Operasi Pungli di Perhubungan Ungkap Potensi Kerugian Negara
Setelah Polda Metro Jaya melakukan operasi tangkap tangan (OTT) atas dugaan praktik pungutan liar (pungli) di Kementerian Perhubungan beberapa waktu lalu, sejumlah data Kementerian disegel. Salah satu dampaknya, Direktorat Jenderal Perhubungan Laut Kementerian Perhubungan tidak bisa melanjutkan proses pengukuran ulang bobot kapal.
“Kami tidak bisa apa-apa karena datanya diberi police line,” kata Direktur Jenderal Perhubungan Laut Antonius Tonny Budiono kepada Katadata, Jumat, 21 Oktober 2016. (Baca: Jokowi Murka Pegawai Kementerian Perhubungan Lakukan Pungli).
Kini, Direktorat Jenderal Perhubungan Laut menunggu proses penyelidikan oleh kepolisian. Jika dalam satu hingga dua pekan mendatang data tersebut masih disegel, Tonny akan melayangkan surat kepada kepolisian untuk mengakses data dalam bentuk hard copy itu.
Sebelumnya, melalui keterangan resmi dua pekan lalu, Direktorat Jenderal Perhubungan Laut menyatakan verifikasi atau pengukuran ulang kapal perikanan merupakan bentuk tindak lanjut kajian Komisi Pemberantasan Korupsi (KPK). Dalam kajian 2014, KPK menemukan masalah tata laksana pengelolaan sumber daya kelautan dan menemukan beberapa kapal dianggap melakukan mark down. Oleh sebab itu, pemerintah mengukur ulang terhadap seluruh kapal penangkap ikan.
Kementerian Perhubungan kemudian menerbitkan Surat Edaran Nomor UM.003/47/16/DJPL-15 tanggal 10 Juli 2015 tentang verifikasi atau pengukuran ulang terhadap kapal penangkap ikan. Tonny menyatakan ditemukan perbedaan antara data bobot kapal di surat kapal dengan kondisi fisik kapal. (Baca: Jokowi Akan Terbitkan Perpres Sapu Bersih Pungli).
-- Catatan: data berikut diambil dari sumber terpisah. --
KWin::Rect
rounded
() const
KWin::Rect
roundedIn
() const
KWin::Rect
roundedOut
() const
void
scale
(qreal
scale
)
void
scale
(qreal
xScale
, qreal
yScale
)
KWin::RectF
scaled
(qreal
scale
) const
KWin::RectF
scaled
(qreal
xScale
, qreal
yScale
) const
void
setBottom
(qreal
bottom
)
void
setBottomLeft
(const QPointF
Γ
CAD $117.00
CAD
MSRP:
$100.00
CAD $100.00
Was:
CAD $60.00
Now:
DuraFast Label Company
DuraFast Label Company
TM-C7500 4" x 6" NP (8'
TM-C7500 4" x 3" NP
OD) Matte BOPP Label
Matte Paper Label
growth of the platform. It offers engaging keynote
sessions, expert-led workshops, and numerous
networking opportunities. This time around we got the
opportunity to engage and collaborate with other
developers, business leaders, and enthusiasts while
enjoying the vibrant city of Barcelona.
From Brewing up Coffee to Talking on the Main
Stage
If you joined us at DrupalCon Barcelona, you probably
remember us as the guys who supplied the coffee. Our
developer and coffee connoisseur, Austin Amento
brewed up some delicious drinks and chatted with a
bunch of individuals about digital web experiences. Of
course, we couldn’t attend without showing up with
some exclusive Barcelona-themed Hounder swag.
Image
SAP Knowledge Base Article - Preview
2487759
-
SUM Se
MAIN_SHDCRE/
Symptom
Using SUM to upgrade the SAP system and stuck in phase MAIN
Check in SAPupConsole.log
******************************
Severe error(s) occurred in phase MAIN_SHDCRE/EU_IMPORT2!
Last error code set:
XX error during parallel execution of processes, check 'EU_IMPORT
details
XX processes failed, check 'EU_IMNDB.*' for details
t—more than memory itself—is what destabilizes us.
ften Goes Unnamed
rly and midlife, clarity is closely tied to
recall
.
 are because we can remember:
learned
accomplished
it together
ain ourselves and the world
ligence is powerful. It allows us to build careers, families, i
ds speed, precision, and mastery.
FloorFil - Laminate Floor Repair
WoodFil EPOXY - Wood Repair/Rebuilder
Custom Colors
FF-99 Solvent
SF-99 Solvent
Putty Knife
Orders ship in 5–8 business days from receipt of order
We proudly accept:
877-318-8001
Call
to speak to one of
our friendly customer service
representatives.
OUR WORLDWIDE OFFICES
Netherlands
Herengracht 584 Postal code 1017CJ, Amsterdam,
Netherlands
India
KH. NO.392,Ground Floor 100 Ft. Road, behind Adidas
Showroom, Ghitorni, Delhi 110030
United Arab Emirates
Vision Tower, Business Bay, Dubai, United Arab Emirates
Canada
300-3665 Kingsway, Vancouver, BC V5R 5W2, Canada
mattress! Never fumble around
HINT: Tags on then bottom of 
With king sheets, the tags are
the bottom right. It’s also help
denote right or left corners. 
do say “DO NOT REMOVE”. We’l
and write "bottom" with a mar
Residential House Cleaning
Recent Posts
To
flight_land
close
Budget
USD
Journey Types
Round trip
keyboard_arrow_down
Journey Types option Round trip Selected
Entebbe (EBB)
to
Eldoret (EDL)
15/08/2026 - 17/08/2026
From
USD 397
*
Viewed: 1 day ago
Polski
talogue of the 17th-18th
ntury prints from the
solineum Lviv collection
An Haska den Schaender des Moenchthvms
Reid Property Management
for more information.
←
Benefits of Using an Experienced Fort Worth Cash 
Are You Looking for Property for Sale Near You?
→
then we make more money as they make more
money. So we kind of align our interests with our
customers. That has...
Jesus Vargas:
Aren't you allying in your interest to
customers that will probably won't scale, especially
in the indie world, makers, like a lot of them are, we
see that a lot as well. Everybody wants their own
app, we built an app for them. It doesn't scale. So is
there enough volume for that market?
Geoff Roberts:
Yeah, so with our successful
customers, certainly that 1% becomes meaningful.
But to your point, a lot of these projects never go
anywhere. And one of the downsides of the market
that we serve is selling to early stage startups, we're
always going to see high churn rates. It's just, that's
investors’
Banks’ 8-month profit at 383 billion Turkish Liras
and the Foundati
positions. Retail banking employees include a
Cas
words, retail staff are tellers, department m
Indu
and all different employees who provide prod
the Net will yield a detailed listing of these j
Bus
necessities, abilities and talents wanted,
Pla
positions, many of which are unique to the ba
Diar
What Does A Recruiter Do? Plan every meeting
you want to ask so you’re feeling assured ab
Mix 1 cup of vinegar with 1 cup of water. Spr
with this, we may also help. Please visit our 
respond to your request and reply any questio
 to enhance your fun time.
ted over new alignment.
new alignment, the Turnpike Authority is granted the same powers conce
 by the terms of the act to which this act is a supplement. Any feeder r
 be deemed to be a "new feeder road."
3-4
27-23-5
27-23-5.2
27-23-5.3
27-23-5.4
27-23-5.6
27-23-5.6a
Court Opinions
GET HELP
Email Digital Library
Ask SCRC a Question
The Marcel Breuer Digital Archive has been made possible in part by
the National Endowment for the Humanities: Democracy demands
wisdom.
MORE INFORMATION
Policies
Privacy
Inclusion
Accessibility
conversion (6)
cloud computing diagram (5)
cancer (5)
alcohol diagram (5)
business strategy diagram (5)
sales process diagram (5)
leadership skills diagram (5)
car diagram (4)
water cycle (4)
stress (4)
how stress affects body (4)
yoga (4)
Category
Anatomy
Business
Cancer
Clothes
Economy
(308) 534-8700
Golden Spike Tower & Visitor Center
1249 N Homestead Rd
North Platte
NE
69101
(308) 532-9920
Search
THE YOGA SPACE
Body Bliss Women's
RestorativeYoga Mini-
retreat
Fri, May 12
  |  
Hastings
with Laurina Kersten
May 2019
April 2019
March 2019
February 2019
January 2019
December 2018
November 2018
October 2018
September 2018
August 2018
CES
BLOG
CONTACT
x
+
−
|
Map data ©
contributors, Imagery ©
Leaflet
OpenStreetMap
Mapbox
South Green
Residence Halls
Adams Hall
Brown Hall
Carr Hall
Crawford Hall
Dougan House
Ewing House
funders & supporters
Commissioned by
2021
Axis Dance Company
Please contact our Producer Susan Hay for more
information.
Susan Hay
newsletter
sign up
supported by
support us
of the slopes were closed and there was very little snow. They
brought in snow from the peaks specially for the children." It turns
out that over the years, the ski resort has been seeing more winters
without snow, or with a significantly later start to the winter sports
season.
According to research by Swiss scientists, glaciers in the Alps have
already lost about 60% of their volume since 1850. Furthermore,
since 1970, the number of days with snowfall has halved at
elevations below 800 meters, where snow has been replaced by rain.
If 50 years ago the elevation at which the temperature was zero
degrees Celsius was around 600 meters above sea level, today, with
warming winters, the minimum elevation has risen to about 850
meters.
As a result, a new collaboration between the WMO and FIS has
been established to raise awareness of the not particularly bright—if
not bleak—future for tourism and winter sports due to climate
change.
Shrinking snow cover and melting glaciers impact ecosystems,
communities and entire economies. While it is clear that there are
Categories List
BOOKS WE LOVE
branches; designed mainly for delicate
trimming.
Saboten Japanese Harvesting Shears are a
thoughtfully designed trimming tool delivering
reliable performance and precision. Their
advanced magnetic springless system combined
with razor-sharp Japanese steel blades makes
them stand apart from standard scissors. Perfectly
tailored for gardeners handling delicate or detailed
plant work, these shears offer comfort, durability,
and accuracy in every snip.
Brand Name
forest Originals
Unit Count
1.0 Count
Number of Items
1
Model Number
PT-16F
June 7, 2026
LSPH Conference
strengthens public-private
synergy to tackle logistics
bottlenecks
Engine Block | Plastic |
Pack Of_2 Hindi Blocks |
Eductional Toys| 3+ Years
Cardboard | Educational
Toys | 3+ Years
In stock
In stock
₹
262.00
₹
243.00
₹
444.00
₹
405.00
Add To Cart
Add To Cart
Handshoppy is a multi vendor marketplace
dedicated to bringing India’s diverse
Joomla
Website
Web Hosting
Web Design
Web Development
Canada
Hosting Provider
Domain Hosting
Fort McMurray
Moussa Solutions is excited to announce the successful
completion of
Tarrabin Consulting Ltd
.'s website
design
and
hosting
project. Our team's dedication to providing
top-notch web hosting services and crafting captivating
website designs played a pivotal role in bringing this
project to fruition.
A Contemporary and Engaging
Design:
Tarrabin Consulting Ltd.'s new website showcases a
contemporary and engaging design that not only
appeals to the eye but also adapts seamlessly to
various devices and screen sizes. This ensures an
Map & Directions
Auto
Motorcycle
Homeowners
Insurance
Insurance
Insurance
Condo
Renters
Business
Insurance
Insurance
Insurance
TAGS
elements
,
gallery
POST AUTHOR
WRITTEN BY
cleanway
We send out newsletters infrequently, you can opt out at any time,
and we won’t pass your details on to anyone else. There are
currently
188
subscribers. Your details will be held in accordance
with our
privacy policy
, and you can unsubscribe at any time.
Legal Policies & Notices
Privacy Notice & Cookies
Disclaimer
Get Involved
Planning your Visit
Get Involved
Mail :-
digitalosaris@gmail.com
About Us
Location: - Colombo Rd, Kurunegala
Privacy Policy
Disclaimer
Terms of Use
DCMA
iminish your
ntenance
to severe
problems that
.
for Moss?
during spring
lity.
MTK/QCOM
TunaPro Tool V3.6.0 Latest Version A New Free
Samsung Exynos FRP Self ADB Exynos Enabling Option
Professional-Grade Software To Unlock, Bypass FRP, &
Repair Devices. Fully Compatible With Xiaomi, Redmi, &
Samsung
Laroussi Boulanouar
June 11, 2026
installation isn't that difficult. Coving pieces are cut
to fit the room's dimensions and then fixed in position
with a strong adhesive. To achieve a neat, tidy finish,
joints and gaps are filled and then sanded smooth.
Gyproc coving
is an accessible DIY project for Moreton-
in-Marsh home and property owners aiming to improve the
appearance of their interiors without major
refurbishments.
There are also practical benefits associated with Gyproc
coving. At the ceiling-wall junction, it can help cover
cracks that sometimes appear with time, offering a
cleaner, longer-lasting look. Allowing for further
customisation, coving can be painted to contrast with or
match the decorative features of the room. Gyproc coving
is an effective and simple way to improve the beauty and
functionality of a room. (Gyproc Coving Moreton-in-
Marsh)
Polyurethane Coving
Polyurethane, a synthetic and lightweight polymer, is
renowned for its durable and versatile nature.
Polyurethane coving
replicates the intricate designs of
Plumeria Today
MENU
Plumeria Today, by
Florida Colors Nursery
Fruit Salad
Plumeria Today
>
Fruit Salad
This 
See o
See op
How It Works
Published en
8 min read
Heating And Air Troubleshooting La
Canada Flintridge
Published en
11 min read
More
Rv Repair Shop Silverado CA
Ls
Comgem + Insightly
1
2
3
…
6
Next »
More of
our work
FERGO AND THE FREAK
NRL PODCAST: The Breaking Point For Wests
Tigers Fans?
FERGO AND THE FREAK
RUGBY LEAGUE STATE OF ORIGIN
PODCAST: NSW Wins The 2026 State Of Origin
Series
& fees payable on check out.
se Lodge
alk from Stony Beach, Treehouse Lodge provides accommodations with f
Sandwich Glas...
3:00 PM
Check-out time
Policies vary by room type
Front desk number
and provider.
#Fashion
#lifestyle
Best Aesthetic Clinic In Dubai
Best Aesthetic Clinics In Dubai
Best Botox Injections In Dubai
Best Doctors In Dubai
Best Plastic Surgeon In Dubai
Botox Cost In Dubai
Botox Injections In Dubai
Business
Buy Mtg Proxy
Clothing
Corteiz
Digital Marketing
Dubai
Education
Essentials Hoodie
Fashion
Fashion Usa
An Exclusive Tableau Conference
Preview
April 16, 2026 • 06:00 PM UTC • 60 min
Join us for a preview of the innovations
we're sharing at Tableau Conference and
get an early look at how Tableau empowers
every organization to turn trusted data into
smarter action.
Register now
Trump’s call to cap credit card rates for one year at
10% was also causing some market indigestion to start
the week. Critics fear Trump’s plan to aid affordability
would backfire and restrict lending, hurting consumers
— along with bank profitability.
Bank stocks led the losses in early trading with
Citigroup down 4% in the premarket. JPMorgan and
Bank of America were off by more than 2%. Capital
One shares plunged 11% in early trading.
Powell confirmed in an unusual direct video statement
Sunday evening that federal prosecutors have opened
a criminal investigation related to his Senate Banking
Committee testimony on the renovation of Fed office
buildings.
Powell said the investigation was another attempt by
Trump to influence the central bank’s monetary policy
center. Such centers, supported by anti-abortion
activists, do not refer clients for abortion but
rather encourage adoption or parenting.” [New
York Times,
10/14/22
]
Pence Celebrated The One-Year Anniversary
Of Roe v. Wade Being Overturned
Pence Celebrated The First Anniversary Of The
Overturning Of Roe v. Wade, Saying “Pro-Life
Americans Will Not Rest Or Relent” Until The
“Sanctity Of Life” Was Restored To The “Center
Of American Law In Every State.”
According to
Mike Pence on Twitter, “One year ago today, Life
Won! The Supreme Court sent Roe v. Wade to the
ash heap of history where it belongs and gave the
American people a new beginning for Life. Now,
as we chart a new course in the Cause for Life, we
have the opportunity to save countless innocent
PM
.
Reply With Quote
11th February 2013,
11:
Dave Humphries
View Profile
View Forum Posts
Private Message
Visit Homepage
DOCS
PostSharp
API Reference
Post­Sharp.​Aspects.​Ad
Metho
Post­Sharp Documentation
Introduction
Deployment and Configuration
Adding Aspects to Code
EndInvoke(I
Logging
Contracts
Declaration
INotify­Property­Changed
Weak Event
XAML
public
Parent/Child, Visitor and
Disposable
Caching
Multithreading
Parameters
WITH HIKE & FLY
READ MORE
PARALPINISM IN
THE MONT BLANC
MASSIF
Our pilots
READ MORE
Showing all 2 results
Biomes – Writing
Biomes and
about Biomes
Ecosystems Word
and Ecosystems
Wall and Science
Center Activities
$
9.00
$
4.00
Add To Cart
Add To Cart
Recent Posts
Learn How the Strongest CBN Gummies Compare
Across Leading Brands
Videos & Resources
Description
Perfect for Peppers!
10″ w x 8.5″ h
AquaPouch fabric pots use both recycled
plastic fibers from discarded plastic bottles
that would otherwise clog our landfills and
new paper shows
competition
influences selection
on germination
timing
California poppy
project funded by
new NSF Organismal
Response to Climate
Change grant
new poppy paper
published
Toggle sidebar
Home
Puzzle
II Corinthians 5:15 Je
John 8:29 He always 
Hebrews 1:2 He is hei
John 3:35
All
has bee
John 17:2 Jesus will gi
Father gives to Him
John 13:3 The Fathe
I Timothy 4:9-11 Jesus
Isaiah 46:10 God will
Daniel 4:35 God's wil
“Yang jelas, negara merugi dari segi Penerimaan Negara Bukan Pajak (PNBP),” ujar Tonny. Ia menuturkan, negara berpotensi menanggung kerugian karena pemilik kapal cenderung memperkecil ukuran kapal karena pemerintah daerah menerbitkan Surat Izin Usaha Perikanan (SIUP) dan Surat Izin Penangkapan Ikan (SIPI) untuk kapal dengan ukuran di bawah 30 gross tonnage (GT).
Sementara itu, untuk kapal di atas 30 GT, perizinan memerlukan persetujuan pemerintah pusat, yaitu Kementerian Kelautan dan Perikanan. Sampai Oktober 2016, Direktorat Perkapalan dan Kepelautan, Direktorat Jenderal Perhubungan Laut telah melakukan verifikasi terhadap 2.223 kapal dengan berbagai ukuran, dari total 15.800 unit kapal penangkap ikan di 169 pelabuhan. (Baca: Susi Berantas Illegal Fishing, Penerimaan Sektor Perikanan Melejit)
Sebelumnya, pada Juli lalu seperti dilansir situs Kementerian Kelautan dan Perikanan (KKP), Kasubdit Analisis Dokumen Usaha Penangkap Ikan, Direktorat Pengendalian Penangkapan Ikan KKP, Yeppi Sudarja menjelaskan bahwa pengukuran ulang kapal dilakukan untuk mencegah kebocoran pendapatan negara. “Verifikasi ulang bahwa kapal itu sudah sesuai dokumennya,” kata Yeppi.